THE MOXLEY MURDER  

MICHAEL SKAKEL

AP
Skakel grew up in Belle Haven, an exclusive gated shoreline community in the rich New York suburb of Greenwich, Conn. His aunt, Ethel Skakel Kennedy, is the widow of Sen. Robert F. Kennedy. The Skakel money came from Great Lakes Carbon, a processor of industrial coke and other minerals.

Skakel was convicted on June 7, 2002 for bludgeoning 15-year-old Martha Moxley to death with a golf club in 1975 when he also was 15. At the time of the murder, he lived with his family across the street from the Moxley household in Belle Haven. Moxley's body was found in her family's back yard.

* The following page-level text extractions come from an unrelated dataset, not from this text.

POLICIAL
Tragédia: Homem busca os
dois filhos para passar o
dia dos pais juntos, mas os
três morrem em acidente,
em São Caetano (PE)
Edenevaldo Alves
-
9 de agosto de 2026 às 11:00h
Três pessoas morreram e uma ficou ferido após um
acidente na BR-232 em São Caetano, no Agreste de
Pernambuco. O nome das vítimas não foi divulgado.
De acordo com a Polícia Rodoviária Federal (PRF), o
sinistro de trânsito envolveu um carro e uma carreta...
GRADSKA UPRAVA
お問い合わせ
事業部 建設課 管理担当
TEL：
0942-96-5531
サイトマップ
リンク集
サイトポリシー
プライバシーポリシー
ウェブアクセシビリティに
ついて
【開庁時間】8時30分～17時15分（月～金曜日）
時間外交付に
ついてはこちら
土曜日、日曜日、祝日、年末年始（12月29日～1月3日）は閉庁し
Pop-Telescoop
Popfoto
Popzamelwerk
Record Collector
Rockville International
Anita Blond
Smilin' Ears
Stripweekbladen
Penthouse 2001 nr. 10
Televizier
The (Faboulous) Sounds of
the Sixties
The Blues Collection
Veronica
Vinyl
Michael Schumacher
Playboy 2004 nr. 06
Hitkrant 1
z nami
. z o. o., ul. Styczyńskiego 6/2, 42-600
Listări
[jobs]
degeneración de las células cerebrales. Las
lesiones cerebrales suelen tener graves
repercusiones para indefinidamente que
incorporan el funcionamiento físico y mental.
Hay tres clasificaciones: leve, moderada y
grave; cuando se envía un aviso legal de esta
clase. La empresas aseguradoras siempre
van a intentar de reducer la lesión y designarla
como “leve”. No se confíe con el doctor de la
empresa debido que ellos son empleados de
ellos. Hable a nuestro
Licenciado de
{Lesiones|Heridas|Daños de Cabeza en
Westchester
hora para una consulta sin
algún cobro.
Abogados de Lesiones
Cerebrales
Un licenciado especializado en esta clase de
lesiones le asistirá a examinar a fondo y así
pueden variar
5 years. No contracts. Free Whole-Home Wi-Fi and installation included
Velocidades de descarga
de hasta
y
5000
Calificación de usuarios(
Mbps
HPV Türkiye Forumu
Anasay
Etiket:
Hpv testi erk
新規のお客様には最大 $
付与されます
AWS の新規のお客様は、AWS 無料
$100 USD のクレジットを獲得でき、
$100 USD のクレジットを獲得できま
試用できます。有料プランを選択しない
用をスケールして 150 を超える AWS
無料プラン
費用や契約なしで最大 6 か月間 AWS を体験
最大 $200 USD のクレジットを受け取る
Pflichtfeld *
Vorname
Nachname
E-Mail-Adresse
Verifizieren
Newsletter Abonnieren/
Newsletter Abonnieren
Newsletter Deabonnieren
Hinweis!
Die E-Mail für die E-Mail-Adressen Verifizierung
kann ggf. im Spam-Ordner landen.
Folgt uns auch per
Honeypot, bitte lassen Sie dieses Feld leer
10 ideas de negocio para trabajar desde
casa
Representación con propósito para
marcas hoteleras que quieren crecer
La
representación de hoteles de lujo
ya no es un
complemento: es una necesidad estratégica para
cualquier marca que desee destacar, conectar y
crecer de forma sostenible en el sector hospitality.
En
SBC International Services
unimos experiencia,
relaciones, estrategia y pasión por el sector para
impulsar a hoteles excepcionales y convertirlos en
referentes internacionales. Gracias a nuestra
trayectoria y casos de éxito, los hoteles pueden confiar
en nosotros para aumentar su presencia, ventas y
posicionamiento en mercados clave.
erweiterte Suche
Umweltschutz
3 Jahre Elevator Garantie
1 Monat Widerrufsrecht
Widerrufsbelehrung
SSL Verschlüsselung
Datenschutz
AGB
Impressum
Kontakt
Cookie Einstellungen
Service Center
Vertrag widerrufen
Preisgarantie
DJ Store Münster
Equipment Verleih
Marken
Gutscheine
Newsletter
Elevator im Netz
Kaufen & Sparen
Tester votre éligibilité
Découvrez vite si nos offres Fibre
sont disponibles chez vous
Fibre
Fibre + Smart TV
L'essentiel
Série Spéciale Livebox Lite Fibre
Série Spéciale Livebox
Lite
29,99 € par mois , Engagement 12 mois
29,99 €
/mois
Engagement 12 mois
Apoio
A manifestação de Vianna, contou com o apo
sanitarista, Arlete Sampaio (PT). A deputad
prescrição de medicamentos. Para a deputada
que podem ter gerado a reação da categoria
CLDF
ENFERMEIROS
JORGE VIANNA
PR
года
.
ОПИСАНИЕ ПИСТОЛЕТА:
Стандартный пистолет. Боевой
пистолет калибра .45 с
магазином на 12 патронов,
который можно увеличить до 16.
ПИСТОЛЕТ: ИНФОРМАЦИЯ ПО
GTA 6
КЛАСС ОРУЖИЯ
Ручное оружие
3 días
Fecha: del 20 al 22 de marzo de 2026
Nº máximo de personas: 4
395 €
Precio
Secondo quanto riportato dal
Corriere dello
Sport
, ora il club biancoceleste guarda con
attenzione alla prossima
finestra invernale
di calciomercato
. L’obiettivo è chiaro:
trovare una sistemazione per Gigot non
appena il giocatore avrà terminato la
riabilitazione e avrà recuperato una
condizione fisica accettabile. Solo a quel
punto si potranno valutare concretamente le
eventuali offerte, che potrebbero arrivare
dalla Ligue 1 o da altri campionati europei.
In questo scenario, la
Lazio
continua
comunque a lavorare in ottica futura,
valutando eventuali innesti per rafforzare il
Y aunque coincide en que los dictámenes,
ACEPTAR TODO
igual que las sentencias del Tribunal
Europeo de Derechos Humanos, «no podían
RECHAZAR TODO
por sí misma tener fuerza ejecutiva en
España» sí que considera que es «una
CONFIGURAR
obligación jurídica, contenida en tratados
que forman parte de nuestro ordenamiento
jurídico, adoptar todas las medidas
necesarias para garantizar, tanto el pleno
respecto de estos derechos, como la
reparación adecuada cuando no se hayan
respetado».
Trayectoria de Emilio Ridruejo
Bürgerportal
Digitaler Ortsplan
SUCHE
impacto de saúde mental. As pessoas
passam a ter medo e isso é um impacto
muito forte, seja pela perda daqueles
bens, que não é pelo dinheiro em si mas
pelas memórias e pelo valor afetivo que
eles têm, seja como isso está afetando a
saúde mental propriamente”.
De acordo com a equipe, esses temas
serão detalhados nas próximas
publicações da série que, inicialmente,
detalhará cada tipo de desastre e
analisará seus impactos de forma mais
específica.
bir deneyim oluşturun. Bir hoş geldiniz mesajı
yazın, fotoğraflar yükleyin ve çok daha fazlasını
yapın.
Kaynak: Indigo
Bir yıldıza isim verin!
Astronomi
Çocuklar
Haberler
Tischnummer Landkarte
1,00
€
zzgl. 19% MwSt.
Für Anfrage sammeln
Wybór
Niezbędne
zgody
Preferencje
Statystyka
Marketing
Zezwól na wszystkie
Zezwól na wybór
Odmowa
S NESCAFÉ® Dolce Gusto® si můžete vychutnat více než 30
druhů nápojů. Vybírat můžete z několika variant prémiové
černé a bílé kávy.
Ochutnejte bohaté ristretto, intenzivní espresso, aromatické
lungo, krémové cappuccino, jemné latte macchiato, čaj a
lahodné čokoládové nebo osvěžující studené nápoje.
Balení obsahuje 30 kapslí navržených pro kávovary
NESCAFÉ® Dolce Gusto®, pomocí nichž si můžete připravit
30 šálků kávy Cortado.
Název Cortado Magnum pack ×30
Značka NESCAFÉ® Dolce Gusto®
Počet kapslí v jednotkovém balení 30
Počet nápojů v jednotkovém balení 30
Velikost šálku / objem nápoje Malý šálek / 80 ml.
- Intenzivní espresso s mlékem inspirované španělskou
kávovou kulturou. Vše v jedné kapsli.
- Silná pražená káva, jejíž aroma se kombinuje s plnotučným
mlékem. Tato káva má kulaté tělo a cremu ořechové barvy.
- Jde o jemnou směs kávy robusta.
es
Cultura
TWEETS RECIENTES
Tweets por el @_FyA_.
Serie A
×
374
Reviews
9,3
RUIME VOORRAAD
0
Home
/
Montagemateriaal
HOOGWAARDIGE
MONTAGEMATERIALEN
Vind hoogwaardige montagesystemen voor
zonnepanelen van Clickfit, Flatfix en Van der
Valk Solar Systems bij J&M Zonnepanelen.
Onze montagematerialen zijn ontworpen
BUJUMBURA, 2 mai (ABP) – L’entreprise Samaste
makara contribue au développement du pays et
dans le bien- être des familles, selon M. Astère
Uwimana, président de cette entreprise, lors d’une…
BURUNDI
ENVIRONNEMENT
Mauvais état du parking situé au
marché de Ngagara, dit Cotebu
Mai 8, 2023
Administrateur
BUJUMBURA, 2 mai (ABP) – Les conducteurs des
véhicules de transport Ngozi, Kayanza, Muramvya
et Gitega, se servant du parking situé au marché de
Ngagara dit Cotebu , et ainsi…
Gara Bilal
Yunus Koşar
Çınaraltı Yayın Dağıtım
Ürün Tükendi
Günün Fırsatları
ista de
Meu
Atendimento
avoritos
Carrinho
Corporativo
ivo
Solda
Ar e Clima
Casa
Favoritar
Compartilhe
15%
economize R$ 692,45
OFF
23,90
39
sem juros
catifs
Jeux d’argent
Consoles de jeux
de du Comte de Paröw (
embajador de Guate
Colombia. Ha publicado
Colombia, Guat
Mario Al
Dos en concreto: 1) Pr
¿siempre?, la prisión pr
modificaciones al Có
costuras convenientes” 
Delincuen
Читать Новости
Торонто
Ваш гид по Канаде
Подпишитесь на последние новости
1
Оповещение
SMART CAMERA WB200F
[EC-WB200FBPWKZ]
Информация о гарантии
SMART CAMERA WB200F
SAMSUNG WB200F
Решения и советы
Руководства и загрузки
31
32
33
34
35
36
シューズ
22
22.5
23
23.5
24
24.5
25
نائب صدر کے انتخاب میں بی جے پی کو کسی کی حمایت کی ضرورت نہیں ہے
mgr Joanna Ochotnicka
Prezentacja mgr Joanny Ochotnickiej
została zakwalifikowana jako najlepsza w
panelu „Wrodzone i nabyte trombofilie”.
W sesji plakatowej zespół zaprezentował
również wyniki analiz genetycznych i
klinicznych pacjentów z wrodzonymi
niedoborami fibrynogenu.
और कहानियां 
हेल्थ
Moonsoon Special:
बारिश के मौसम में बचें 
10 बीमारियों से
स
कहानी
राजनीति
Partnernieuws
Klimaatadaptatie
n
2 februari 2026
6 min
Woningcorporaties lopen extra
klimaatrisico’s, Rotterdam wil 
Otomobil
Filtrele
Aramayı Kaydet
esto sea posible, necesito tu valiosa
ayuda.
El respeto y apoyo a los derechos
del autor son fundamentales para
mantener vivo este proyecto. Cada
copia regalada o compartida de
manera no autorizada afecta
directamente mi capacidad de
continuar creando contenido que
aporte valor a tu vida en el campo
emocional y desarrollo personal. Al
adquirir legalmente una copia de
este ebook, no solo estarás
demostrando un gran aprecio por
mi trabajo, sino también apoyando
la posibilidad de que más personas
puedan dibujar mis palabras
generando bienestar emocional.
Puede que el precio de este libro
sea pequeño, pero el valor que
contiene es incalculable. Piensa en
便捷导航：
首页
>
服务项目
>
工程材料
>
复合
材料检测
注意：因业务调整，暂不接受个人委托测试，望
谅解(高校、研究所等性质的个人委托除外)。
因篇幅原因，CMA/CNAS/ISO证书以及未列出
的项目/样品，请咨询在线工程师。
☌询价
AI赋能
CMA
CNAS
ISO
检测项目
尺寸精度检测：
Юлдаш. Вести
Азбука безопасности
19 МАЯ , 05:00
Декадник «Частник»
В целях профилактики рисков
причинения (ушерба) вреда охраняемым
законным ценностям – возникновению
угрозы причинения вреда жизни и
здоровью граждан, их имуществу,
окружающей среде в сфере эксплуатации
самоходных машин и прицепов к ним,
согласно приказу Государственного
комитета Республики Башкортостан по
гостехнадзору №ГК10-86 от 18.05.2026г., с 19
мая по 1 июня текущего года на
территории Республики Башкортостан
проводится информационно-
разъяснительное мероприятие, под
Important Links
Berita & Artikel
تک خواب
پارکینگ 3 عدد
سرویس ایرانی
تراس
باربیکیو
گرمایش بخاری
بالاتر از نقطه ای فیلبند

He was a suspect during the initial investigation but was not charged with the murder for another 24 years. He was arrested in January 2000 and pleaded innocent.

In 1978, after leading police on a high-speed chase in Windham, N.Y., Michael Skakel was sent to the Elan School in Poland Spring, Maine, a private school for teens with drug and alcohol problems. It was during his stay at Elan until 1980 that Skakel admitted killing Moxley to fellow students, prosecutors claim.

After a decade drifting in and out of rehabilitation centers, Skakel graduated from Curry College in Milton, Mass., in 1993 with a bachelor's degree in English. He quit drinking.

He worked as an aide on Sen. Edward Kennedy's 1994 re-election campaign and later married and moved to Cohasset, Mass. He lived for a while in Hobe Sound, Fla., before moving to Windham, N.Y., where he was living at the start of his trial.

Skakel also has worked on the political campaign of former Rep. Joseph P. Kennedy II and worked for Joseph Kennedy's Citizens Energy Corp., a nonprofit company that delivers heating oil to poor people.

Skakel reached a divorce settlement with his wife in 2001. The couple share custody of their 3-year-old son.